RSC’s “The Histories Cycle” project was first conceived in 2006—an extraordinary two-year ensemble project to stage Shakespeare’s epic history cycle of eight plays: Richard II, Henry IV (Parts 1 and 2), Henry V, Henry VI (Parts 1-3), and Richard III.
Charting over a century of turbulent English history, this project reached its climax in the Spring of 2008 in London’s famous Roundhouse venue. One of the RSC’s own DiGiCo D5T consoles ensured that the sound for this complex series of productions was delivered flawlessly.
With a sound design by Andrea J. Cox and operated by Sarah Hollyman and Ed Borgnis, the audio system was necessarily intricate to accommodate regular performances of eight different plays in the same venue—sometimes with three different performances running back-to-back in a single day.
The D5T’s internal matrix and snapshots have ensured that the system runs extremely smoothly, as Ed Borgnis explains: “As you’d expect, it’s very much a theatrical system,” he begins. “It’s basically a third band mics, a third effected radio mics, and a third playback/sound effects run from an Akai sampler, all fed to the D5T via a MADI multicore. There are up to six channels of radio mics being used for the actors at any one time, although the mics themselves do get swapped between the performers. In addition to that there are 25-30 mics in the band gallery. This is because, even though it’s only a five-piece band, they play a lot of different instruments, especially percussion. There are a lot of interesting sounds—like cymbals being played with violin bows—going on up there, plus instruments I’d never come across before,” he continues. “There are also up to 16 channels of playback from the Akai sampler at any one time. It’s not the most modern way to do it, but the sound designers like samplers and, most importantly, they seem very reliable.”
On the output side, the sound is fed from the D5T via analog lines to around 26 Meyer self-powered cabinets, plus JBL Control cabinets for delays and fill, which are located all around the auditorium.
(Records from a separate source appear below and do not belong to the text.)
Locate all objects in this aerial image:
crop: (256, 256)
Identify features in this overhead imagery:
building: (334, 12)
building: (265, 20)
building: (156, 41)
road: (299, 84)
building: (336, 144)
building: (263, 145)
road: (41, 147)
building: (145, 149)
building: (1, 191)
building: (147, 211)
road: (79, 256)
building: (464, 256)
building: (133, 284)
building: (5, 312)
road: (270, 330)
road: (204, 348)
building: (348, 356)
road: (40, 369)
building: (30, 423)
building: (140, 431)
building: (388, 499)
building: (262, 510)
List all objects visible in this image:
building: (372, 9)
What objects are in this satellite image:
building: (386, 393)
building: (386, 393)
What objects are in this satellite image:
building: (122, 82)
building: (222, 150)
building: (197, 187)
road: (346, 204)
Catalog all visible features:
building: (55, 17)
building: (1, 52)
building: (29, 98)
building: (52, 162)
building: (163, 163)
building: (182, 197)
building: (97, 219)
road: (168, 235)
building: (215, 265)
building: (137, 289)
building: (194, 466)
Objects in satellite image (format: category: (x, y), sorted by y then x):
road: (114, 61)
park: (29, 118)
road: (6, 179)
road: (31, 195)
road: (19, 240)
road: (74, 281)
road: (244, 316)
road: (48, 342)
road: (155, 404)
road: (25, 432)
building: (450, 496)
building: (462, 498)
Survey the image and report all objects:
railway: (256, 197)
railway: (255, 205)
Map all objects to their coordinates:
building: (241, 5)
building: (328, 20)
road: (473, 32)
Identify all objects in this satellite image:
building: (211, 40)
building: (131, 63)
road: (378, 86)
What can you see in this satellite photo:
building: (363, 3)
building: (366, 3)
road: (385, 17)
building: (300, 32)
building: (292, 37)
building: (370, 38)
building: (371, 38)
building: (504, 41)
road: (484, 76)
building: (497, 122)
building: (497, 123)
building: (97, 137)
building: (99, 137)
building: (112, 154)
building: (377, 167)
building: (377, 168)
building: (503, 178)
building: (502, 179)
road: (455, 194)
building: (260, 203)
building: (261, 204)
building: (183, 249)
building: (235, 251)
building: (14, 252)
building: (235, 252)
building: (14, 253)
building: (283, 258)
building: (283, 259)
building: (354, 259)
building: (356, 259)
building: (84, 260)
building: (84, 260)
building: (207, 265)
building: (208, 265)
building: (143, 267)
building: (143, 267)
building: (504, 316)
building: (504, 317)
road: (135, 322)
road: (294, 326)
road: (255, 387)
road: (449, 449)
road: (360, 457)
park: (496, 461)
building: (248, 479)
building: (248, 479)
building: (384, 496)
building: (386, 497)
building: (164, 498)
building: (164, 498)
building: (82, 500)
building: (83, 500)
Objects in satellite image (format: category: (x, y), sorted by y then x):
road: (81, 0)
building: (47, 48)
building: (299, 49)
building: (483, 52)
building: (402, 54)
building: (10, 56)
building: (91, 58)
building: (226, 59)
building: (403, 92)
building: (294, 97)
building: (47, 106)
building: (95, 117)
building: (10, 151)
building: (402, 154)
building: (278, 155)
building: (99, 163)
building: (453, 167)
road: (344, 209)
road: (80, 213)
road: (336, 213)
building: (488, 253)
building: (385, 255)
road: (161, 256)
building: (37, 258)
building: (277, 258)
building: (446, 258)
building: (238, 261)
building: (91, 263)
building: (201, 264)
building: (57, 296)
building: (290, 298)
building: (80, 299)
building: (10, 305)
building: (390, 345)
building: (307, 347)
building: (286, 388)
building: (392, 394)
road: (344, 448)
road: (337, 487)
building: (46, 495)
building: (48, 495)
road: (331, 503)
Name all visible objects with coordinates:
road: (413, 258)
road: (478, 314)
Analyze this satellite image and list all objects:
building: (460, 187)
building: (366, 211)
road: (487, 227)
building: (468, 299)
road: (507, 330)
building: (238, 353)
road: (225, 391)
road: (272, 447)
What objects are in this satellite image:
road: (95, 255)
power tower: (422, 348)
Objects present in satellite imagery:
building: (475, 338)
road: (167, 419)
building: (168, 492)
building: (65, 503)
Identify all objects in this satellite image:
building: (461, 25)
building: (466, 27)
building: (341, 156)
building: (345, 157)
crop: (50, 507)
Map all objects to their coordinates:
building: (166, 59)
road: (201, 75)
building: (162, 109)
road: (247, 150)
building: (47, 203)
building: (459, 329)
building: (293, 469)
“There are as many submixes and outputs as there are inputs, which is why the D5T’s matrix is so invaluable,” adds Borgnis. “The matrix is a huge boon, we really couldn’t do without it.” He continues, “Although the RSC has been using DiGiCo consoles for several years, I’m quite new to using DiGiCo and I like the fact you can see everything, rather than having to scroll through lots of menus. And there’s no doubt that it has made a lot of things possible that you couldn’t do with analogue, or would take ages to set up and you’d need a lot of paper in order to write everything down.”
Because of the complexity of the productions, the D5T’s snapshots facility is used to control all the performances. It also generates a lot of MIDI data for controlling the Akai sampler and three outboard effects units - a Lexicon PCM-81 reverb, plus PCM-91 and Yamaha SPX2000 multi-effects.
“Operating the show is very straightforward via snapshots, although once a scene is loaded both Sarah and I do tend to tweak the mix as the scene progresses,” Borgnis says. “A lot of the musical cues run under dialogue, so a lot depends on the actor, the audience and how the venue sounds during that particular performance, so we tend to mix on the fly once we’ve fired the snapshot. Doing that also makes life more interesting for us, of course.” He continues, “But the snapshots are invaluable because the desk is doing so much. With the playback cues, matrix changes and effects changes taken care of by the snapshots, we only have to worry about the actual sound. Another important function of the snapshots is for opening and muting microphones. We have a couple of red hot mics—with the gain opened right up—for some of the smaller percussion instruments, so it’s important for us to get only what we want to hear in the mix. There are a lot of dynamics in these plays. For example in Henry V and Richard III there are huge explosions and it’s really good to be able to maintain those dynamics, from pin-drop quiet to the loudest bangs, which would be very difficult using a different sound rig.”
Despite the hair-raising prospect of doing 47 performances of eight different Shakespeare plays in a mere 55 days, the D5T has made the life of the sound operators surprisingly straightforward.
“It really has gone very smoothly,” says Borgnis. “Because of the way it is set up for each performance we effectively just have to reload the desk, the Akai sampler, a PC and we’re ready to go. Perhaps the biggest compliment has been from audience members who have come up to us during intervals and asked if this is where the lighting is controlled. When we say no, we’re operating the sound, they’ve said ‘What sound?’ If what we’re doing is that transparent, then we’ve achieved what we set out to do.”